Absolute Demonization vs. Mythologized Glorification
All of which leaves us with the realization that, while there are absolutes of good and evil, the human condition also inevitably incorporates an ambiguity in both good and evil.
Dimitâr Peshev, Metropolitan Stefan, and Metropolitan Kiril represent absolute good. All three have long been recognized as Righteous Among the Nations by Israel’s Holocaust remembrance center Yad Vashem.
Petâr Gabrovski and Alexander Belev, meanwhile, represent absolute evil. Gabrovski was executed and Belev killed after the Red Army took control of Bulgaria in 1944. I don’t think anyone is shedding any tears over either of them.

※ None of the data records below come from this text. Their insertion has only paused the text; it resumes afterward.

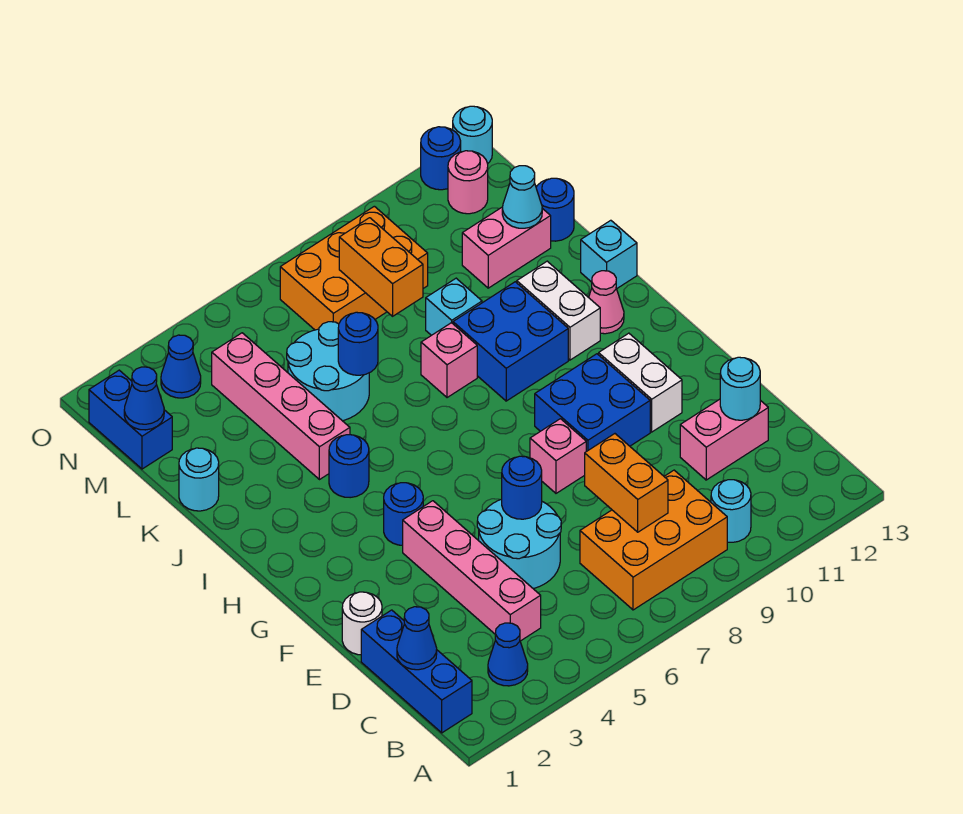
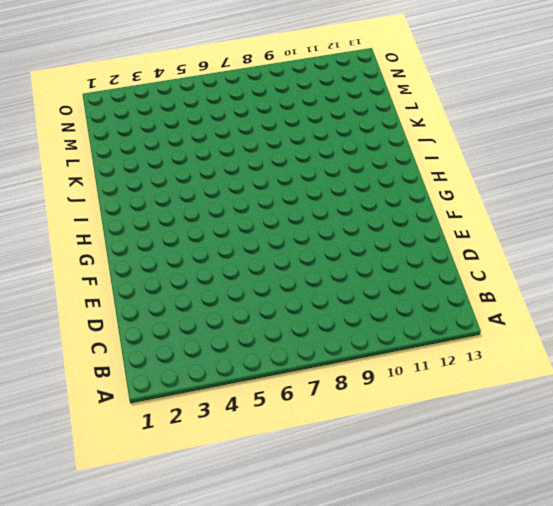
none -> blue 1x3 brick [361,610,472,733]
none -> blue 1x1 cone [488,623,528,686]
none -> orange 2x3 brick [580,470,727,610]
none -> cyan 1x1 round brick [711,480,751,542]

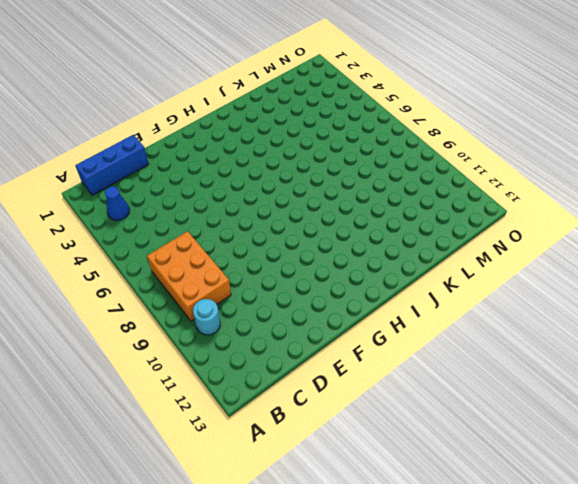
none -> pink 1x4 brick [403,501,541,641]
none -> cyan 2x2 round brick [477,499,561,589]
none -> pink 1x2 brick [680,399,768,480]
none -> white 1x1 round brick [342,592,382,655]

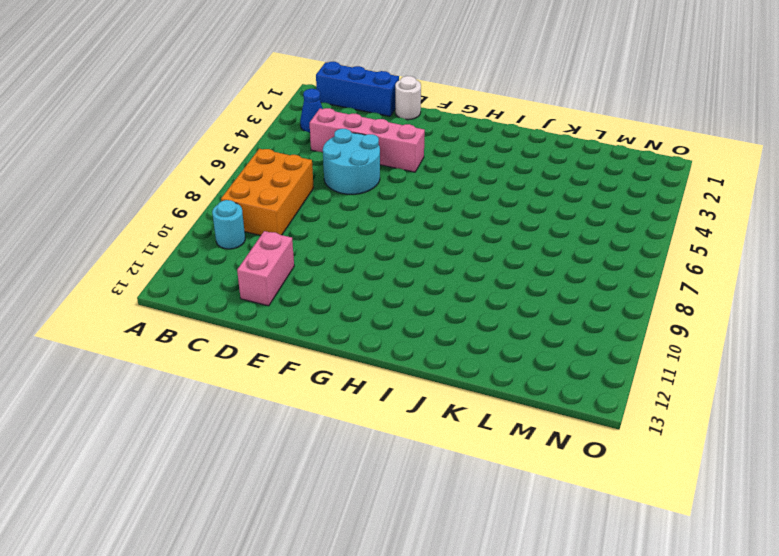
none -> pink 1x1 brick [530,419,586,493]
none -> blue 2x2 brick [535,354,650,451]
none -> white 1x2 brick [599,333,682,432]
none -> blue 1x1 round brick [384,483,423,545]

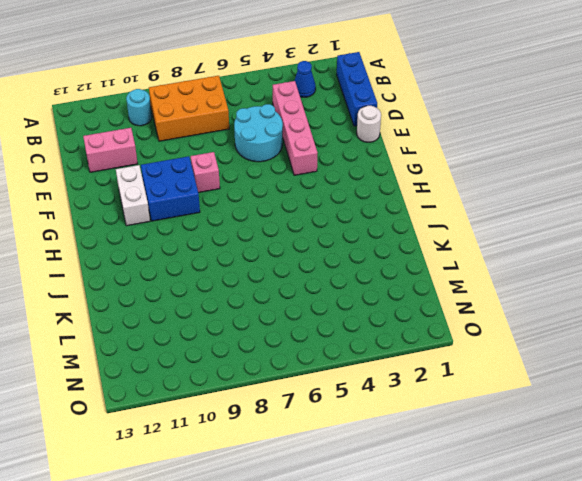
none -> blue 1x1 round brick [384,483,423,545]
none -> blue 1x1 round brick [329,435,369,498]
none -> blue 2x2 brick [453,282,568,401]
none -> white 1x2 brick [517,261,600,360]

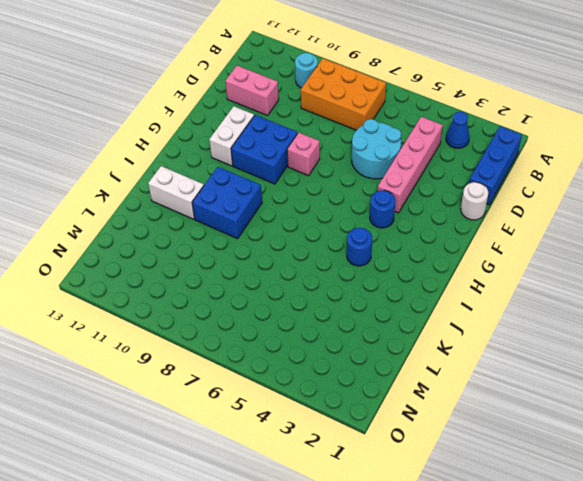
white 1x2 brick [148,166,204,219] -> white 1x2 brick turned to [517,261,600,360]
none -> pink 1x1 cone [589,271,624,334]
none -> pink 1x4 brick [212,333,350,480]
none -> pink 1x1 brick [421,323,477,398]
none -> cyan 1x1 brick [581,220,637,289]

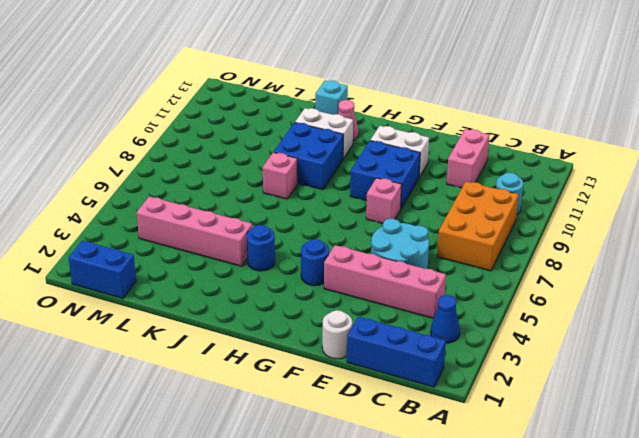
none -> cyan 1x1 round brick [179,448,219,511]
none -> cyan 2x2 round brick [287,322,369,421]
none -> cyan 1x1 brick [426,278,482,335]
none -> pink 1x2 brick [462,207,551,288]

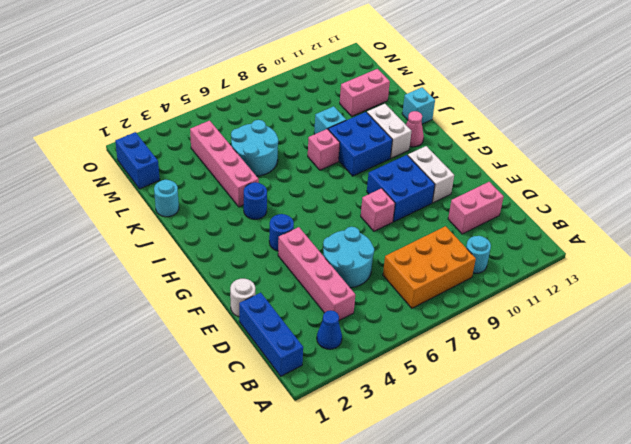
none -> blue 1x1 round brick [536,178,574,241]
none -> orange 2x3 brick [280,206,428,330]
none -> blue 1x1 cone [161,335,201,398]
none -> pink 1x1 round brick [448,151,488,214]

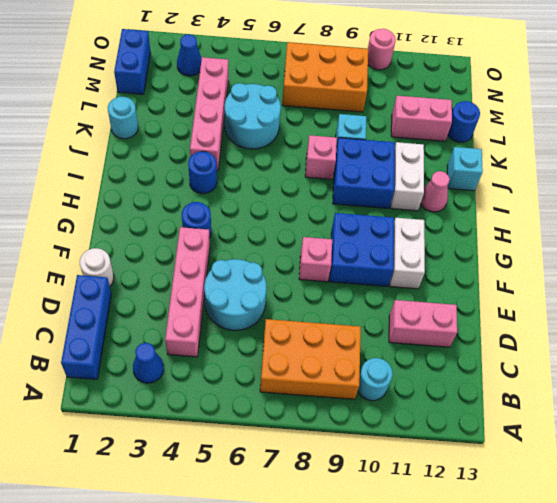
pink 1x1 round brick [368,29,396,70] -> pink 1x1 round brick moved to [448,151,488,214]
none -> blue 1x1 round brick [421,127,461,190]
none -> cyan 1x1 round brick [453,106,492,164]
none -> blue 1x1 cone [397,607,437,670]
none -> orange 1x2 brick [585,434,668,532]

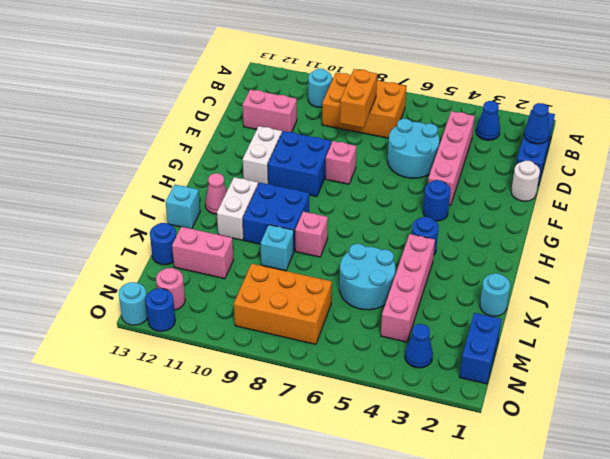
none -> cyan 1x1 round brick [720,357,760,420]
none -> blue 1x1 round brick [502,456,542,519]
none -> blue 1x1 round brick [338,312,378,375]
none -> orange 1x2 brick [339,218,423,316]

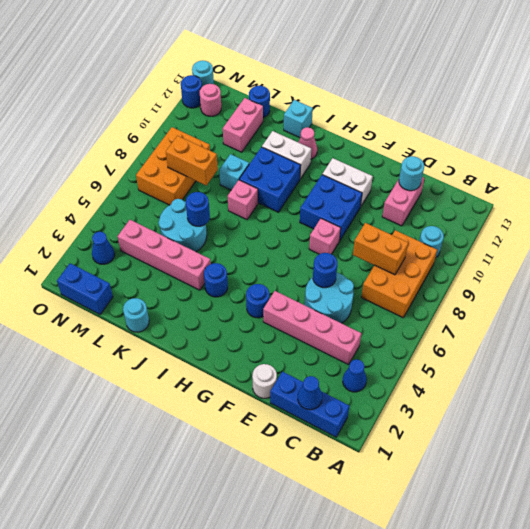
none -> cyan 1x1 cone [502,166,542,228]
none -> blue 1x1 cone [124,367,164,430]

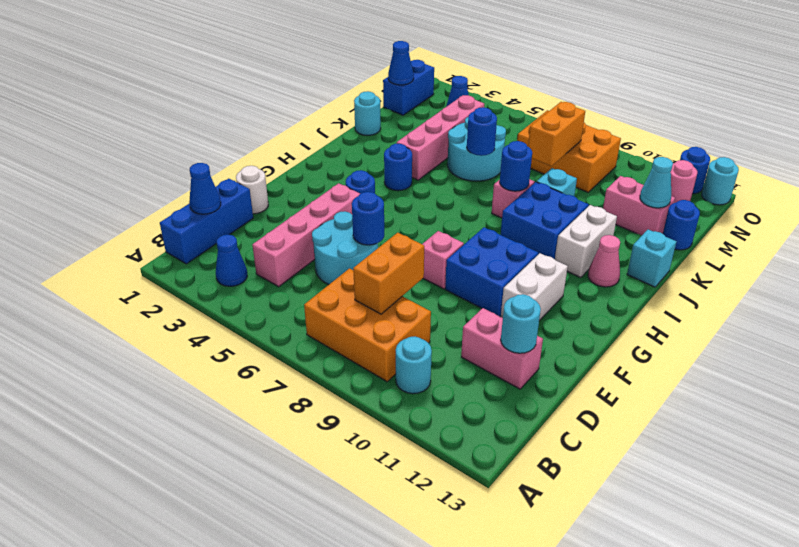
blue 1x1 round brick [500,141,532,191] -> none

And King Boris III? He falls somewhere in between. He has check marks on both sides of the ledger – a ledger which, as Emmy Barouh points out, must be considered in its entirety. Accordingly, both the absolute demonization of Boris and the blind mythologized glorification of his actions during World War II, especially in the late winter and spring of 1943, are unconscionable distortions of history.
To be valid, history must be predicated on absolute, uncompromising truth, not manipulation. Eighty years ago, 48,000 Jews were not deported from Bulgaria while 11,343 other Jews were cruelly loaded on trains bound for Treblinka, where they were murdered. These are two interdependent realities that cannot be and must not be allowed to be uncoupled.
The fact that 48,000 Bulgarian Jews were saved in no way diminishes the tragedy and in no way mitigates the horror of the 11,343 Jews who were sent to their death at the behest of the government of King Boris III. And the fact that the Jews of Macedonia, Thrace, and Pirot were deported to be killed takes nothing away from the equal truth that the same King Boris was part of, in Bauer’s words, the “unlikely alliance” that kept the Jews of “Old” Bulgaria from suffering the same fate.